Thrombotic nanoparticles

Researchers at Chapman University in California, working under the guidance of Associate Professor Thomas H. Barker and Dr. Andrew Lyon, have created tiny gel particles capable of taking on the role of platelets. In the future, they can be used to stop severe bleeding caused by injuries, as well as for the treatment of people with blood clotting disorders caused by genetic causes or taking certain medications.

Platelets play a key role in the body's ability to stop severe bleeding. When a blood vessel is damaged, inactive platelets circulating in the bloodstream are activated and form aggregates in the area of damage. After that, the protein fibrinogen comes into play, binding platelets to each other with the formation of a temporary platelet stopper that stops bleeding.
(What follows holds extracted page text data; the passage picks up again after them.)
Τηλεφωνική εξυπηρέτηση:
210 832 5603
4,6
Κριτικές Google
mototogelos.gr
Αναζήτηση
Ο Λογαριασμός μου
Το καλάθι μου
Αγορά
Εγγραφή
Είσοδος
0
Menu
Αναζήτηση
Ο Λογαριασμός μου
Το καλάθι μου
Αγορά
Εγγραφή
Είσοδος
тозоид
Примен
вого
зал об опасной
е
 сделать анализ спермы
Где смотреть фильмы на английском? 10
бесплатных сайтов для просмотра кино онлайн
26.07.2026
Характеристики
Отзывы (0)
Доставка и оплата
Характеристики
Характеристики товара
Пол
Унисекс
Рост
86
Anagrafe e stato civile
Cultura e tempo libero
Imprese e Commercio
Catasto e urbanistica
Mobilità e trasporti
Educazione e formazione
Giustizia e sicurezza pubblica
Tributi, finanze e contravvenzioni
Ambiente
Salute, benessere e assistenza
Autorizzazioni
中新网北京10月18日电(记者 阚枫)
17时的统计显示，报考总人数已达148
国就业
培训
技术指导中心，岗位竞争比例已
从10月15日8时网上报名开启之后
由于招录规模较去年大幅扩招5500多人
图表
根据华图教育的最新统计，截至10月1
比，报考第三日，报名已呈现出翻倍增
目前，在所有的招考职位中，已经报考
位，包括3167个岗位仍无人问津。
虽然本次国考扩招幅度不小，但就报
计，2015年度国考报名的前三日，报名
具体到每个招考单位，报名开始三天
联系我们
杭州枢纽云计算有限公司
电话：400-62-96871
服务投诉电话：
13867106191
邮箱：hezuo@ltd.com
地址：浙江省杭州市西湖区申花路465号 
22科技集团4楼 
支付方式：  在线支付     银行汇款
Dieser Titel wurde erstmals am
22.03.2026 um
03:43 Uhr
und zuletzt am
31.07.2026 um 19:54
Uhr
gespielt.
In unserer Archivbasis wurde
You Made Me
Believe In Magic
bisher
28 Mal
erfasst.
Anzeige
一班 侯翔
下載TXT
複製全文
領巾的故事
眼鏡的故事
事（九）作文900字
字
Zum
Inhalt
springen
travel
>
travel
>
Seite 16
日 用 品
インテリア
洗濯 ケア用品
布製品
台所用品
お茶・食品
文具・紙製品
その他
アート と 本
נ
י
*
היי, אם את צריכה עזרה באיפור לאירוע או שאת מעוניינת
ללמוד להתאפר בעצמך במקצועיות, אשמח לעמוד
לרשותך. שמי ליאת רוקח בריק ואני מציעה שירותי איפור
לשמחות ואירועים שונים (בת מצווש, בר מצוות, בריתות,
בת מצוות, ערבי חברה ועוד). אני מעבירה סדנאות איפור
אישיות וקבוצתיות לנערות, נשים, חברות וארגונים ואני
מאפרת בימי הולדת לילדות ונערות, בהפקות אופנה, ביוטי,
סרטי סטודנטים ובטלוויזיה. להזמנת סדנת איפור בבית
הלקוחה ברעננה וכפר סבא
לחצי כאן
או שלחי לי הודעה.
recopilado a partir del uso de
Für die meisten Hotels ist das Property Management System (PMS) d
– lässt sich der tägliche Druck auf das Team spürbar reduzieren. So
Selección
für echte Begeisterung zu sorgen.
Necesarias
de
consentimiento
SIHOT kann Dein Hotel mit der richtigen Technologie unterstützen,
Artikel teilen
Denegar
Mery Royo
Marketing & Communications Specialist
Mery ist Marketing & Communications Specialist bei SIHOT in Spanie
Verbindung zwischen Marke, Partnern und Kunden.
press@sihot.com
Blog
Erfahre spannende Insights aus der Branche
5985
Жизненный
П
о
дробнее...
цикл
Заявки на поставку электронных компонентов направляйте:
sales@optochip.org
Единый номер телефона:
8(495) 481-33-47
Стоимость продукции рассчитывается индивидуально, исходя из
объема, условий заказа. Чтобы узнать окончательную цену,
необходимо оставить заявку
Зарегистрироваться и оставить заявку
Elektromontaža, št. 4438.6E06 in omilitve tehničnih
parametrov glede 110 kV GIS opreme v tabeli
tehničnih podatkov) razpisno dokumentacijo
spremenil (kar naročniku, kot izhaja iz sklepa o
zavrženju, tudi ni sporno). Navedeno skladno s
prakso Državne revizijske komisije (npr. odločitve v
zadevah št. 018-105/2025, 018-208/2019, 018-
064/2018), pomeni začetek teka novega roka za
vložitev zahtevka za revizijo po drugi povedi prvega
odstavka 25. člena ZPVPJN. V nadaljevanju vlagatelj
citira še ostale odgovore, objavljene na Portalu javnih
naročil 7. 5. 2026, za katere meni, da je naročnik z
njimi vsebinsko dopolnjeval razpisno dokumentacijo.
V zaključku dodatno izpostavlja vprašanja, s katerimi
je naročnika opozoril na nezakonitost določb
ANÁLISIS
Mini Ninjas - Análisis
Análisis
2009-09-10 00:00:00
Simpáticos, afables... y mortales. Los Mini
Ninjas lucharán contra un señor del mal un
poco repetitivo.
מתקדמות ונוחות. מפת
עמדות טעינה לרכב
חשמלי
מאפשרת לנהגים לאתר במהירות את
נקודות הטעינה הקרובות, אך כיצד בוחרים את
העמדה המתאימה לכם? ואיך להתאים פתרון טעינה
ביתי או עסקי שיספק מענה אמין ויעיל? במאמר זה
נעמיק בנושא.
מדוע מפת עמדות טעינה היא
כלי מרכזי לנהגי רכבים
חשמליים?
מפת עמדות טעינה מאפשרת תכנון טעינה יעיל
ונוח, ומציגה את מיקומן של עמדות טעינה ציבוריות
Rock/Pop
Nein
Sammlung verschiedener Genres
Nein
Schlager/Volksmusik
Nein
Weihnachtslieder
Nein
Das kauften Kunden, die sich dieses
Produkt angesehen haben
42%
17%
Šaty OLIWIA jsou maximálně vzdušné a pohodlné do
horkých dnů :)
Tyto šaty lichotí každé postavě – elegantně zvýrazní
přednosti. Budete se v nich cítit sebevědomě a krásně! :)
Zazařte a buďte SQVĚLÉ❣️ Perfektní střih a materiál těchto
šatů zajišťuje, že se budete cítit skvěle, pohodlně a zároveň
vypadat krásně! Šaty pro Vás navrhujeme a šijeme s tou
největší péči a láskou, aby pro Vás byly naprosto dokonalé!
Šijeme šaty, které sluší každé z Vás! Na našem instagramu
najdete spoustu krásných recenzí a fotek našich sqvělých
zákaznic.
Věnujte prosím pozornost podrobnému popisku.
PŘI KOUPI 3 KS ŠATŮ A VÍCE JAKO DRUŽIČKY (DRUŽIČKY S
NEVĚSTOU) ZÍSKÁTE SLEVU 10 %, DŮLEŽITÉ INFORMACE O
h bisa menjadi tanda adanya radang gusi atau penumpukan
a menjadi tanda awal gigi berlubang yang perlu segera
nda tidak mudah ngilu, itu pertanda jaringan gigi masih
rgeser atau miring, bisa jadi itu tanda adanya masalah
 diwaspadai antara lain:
Fibrin molecules bind to each other, forming intertwining insoluble filaments, as a result of which the platelet plug turns into a stable thrombus.

An important ultimate task of platelets is thrombus retraction. When attached to the fibrin network, platelets spread out, changing their spheroidal shape to a stellate one. However, after about 7 hours, they begin to slowly shrink in size. Due to the simultaneous decrease in the volume of many platelets, the thrombus decreases, which ensures the squeezing of excess fluid from it and the tightening of the edges of the vessel damage. It is believed that this stage plays an important role in ensuring the stability of the thrombus and repairing damage.

Traditionally, patients in need of thrombosis stimulation are injected with a donor platelet preparation. However, donor platelets have a very short shelf life, which significantly limits their availability. In addition, transfusions of donor material can lead to undesirable side effects.

In order to overcome these problems, research groups have been working for a long time to create artificial platelet substitutes that would be biocompatible, stable and cheap to produce. However, earlier prototypes of such particles triggered the clotting process immediately after entering the bloodstream, which is associated with the risk of uncontrolled formation of blood clots that can block the blood vessels of the heart, lungs or brain. In addition, artificial platelet substitutes have not provided thrombus retraction until now. (This phrase is on the author's conscience: in an article by other American scientists published in the fall of 2014, the press release of which is almost verbatim repeated here, among other things it says: "blood clots formed with their [gel microparticles] participation shrink in size over time, although at a slower rate.")

During the formation of a blood clot, platelets bind to fibrin,
after that, they shrink in size, which leads to the retraction of the thrombus.

In contrast, the ultra-soft gel particles developed by the authors move directly into the thrombosis zone and, due to their unique ability to deform, are able to induce thrombus retraction. The surface of these particles is dotted with fragments of antibodies or nanoteles that selectively bind to fibrin, but do not bind to its precursor fibrinogen.

Since fibrin is formed exclusively after the start of the blood clotting mechanism, new particles are activated only in the area of active thrombosis, which minimizes the risk of the formation of life-threatening blood clots in other regions of the circulatory system. This provides the potential for their preventive use, for example, to prevent excessive blood loss in soldiers participating in military operations and patients with blood clotting disorders.

The developers tested new thrombocyte-like particles in microfluidic chambers simulating physiological conditions inside a blood vessel, as well as on an animal model of traumatic injury.

They also restored the reduced ability to thrombosis of platelet-depleted plasma of newborns who underwent surgical interventions for the correction of congenital heart defects.

Analysis of the blood clots formed in this case demonstrated a deep penetration of gel particles into the thickness of the fibrin matrix, comparable to the penetration of platelets. Additional experiments showed the ability of such blood clots to retraction, which corresponded to the degree of retraction of normal blood clots, proceeded for 24-48 hours – somewhat slower than in plasma with normal platelet concentrations. Finally, the administration of gel particles to rats five minutes before damage to a large blood vessel significantly reduced the bleeding time compared to the values obtained in the group of animals injected with platelets, the number of which was 100 times higher than the number of thrombocyte-like particles injected into the experimental group of rats.

The authors note that additional safety testing of experimental particles should be carried out before the start of clinical trials. It is also a prerequisite to find out their ultimate fate in the body, since, unlike traditional biocompatible materials, new particles are not biodegradable.

The developers are also interested in endowing their particles with the ability characteristic of platelets to secrete factors contributing to thrombosis. In a broader sense, they are inspired by the potential use of ultra-soft/deformable gels in the development of a new class of biomaterials whose components can directly interact with each other.

Article by Ashley C. Brown et al. Ultrasoft microgels displaying emergent platelet-like behaviours is published in the journal Nature Materials.